#### Task details:
Set down exactly the lines of the listing below, please, beginning with the first and ending with the line that holds "Fig. 7 Representative".

*** Opening Supplied records ***

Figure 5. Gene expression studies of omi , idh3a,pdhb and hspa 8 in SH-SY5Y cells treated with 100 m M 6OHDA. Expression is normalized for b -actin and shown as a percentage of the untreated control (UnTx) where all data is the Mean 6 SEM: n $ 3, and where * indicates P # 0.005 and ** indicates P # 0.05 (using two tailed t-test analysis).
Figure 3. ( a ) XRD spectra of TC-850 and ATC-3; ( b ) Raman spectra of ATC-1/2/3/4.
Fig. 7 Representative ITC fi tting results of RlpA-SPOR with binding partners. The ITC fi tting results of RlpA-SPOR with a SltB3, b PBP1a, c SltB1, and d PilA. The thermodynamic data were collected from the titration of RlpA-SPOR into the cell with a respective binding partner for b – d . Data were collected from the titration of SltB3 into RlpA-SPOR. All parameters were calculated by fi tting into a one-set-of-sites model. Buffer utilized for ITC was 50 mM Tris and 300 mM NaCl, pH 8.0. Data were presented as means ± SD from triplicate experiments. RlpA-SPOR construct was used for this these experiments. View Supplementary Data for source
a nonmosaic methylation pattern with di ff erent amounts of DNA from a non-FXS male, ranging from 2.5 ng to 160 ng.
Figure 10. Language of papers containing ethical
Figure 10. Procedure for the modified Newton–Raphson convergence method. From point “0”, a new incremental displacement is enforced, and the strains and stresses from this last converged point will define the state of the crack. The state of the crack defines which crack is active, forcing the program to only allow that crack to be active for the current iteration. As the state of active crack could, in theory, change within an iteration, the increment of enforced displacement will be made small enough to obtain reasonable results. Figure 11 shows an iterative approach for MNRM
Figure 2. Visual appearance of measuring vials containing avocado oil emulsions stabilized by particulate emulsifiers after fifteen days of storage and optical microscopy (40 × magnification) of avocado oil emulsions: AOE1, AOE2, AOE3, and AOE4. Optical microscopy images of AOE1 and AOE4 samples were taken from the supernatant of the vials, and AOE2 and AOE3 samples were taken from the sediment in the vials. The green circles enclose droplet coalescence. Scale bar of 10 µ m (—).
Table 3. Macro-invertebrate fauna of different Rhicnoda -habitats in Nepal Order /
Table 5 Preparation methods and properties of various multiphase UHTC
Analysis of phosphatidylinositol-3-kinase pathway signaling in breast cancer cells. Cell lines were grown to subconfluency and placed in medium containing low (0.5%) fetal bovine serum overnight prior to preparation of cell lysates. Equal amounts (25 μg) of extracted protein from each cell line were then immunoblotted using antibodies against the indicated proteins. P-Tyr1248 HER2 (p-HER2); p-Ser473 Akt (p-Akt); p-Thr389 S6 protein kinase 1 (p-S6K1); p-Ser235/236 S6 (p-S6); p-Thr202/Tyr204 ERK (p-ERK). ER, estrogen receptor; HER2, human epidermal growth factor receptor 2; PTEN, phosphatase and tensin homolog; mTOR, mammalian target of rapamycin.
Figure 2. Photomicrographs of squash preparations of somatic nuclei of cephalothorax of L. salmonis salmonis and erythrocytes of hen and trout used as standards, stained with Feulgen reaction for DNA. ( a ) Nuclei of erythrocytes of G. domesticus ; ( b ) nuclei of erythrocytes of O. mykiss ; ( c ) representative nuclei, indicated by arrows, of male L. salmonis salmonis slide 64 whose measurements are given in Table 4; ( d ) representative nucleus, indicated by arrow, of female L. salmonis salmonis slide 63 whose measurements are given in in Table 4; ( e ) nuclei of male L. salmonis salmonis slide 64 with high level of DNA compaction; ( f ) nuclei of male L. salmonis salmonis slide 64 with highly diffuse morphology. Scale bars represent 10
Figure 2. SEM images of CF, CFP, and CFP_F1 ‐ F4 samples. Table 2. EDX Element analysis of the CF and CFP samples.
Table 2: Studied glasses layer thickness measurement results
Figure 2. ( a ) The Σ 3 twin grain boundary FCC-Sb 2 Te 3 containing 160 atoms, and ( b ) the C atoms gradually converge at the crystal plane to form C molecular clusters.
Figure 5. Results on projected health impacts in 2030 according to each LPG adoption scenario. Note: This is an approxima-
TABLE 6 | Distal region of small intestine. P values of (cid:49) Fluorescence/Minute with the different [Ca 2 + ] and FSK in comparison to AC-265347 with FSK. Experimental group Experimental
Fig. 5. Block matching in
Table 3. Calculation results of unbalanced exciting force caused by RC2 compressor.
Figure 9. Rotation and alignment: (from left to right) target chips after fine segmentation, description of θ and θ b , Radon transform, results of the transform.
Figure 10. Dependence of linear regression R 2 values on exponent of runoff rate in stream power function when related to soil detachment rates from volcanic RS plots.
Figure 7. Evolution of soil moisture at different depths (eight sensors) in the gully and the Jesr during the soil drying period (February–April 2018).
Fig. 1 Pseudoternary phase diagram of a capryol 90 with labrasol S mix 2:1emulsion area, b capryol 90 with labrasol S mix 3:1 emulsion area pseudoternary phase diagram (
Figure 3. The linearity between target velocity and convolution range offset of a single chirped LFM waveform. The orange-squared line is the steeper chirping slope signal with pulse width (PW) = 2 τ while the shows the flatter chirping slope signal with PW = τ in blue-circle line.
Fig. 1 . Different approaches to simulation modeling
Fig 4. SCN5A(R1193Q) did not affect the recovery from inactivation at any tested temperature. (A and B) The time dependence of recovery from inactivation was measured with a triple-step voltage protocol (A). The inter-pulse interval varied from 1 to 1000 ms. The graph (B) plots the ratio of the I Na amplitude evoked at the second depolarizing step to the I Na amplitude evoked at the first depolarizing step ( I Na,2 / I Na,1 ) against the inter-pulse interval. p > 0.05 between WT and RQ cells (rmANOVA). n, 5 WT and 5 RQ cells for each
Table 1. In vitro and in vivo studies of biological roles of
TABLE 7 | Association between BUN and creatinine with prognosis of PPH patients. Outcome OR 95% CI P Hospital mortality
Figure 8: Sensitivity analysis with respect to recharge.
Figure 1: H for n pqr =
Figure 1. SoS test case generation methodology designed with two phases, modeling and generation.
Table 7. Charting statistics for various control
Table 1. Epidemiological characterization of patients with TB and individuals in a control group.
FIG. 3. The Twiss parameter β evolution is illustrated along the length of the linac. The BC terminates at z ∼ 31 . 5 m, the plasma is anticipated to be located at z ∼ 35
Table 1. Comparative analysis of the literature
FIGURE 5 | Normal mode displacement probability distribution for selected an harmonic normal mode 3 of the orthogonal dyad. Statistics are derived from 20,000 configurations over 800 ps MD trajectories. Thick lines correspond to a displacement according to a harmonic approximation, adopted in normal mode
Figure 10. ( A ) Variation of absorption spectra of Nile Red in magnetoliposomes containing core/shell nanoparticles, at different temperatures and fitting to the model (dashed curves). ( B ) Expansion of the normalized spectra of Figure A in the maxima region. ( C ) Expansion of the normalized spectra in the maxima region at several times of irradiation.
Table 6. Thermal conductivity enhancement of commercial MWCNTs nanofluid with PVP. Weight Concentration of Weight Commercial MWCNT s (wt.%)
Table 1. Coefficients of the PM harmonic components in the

*** Closing Supplied records ***

#### Finished task:
Figure 5. Gene expression studies of omi , idh3a,pdhb and hspa 8 in SH-SY5Y cells treated with 100 m M 6OHDA. Expression is normalized for b -actin and shown as a percentage of the untreated control (UnTx) where all data is the Mean 6 SEM: n $ 3, and where * indicates P # 0.005 and ** indicates P # 0.05 (using two tailed t-test analysis).
Figure 3. ( a ) XRD spectra of TC-850 and ATC-3; ( b ) Raman spectra of ATC-1/2/3/4.
Fig. 7 Representative ITC fi tting results of RlpA-SPOR with binding partners. The ITC fi tting results of RlpA-SPOR with a SltB3, b PBP1a, c SltB1, and d PilA. The thermodynamic data were collected from the titration of RlpA-SPOR into the cell with a respective binding partner for b – d . Data were collected from the titration of SltB3 into RlpA-SPOR. All parameters were calculated by fi tting into a one-set-of-sites model. Buffer utilized for ITC was 50 mM Tris and 300 mM NaCl, pH 8.0. Data were presented as means ± SD from triplicate experiments. RlpA-SPOR construct was used for this these experiments. View Supplementary Data for source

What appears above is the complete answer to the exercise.